||[Dec. 13th, 2011|10:48 pm]
The air has been December cold but August dry of late. Last winter's redeeming grace was its wetness, which compensated for the cold by making water more abundant the following summer. I'd hate to put up with a cold winter and get no precipitation in the bargain. The lawns, turned green by fall rain, have begun getting brown patches in them. This is no time of year to be irrigating things. |
The cold has brought down most of the mulberry leaves already. Some years they linger into January, but this year the tree will probably be utterly bare by Christmas. The one advantage of the dryness is that the fallen leaves, normally fleshy and unwieldy, have been dessicated, and I will be able to mash the entire tree's worth of them into two wheelie bins. Less leaf mass to deal with is always a plus.
A store on the other side of town had a sale on my favorite beer, and as the store I usually go to tends to run out of it during the holidays, I snagged four six packs.
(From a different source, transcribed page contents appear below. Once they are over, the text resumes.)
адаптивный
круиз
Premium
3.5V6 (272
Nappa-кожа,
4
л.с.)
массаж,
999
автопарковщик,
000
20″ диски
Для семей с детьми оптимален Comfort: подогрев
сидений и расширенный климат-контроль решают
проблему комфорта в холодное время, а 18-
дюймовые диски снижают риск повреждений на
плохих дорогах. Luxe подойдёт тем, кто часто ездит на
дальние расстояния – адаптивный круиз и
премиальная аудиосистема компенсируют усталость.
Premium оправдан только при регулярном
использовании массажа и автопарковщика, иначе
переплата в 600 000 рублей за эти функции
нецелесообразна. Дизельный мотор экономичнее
I'm thus assured of adequate beer into early January, and saved two bucks in the process. I consider it a Christmas miracle.
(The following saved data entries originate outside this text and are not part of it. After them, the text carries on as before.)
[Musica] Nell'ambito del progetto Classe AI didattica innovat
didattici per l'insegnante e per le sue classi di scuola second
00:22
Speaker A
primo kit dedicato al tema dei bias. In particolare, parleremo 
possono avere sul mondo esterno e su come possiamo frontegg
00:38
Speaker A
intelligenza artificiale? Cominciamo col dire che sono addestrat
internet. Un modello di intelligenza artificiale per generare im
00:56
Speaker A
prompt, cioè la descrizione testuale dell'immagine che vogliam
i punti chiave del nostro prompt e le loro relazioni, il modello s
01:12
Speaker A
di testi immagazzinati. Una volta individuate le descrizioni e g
It might be that big black cat was here early yesterday morning. I caught a glimpse of a cat in the back yard an hour or so before dawn, but when I opened the back door it took off. It was a black cat and it was big, but I can't be sure it was the missing big black cat. By day, I'm still seeing only the feral cats. If it was indeed the missing cat, he must have found another place to live, because I haven't seen him across the street at any hour. If it isn't the missing cat, who I am sure had been neutered, maybe I should worry. A new cat could be an intact tom, and I've got four feral females. The last thing I need is a dozen more kitties next spring. I wish the feral cat neuterers had gotten around to fixing them.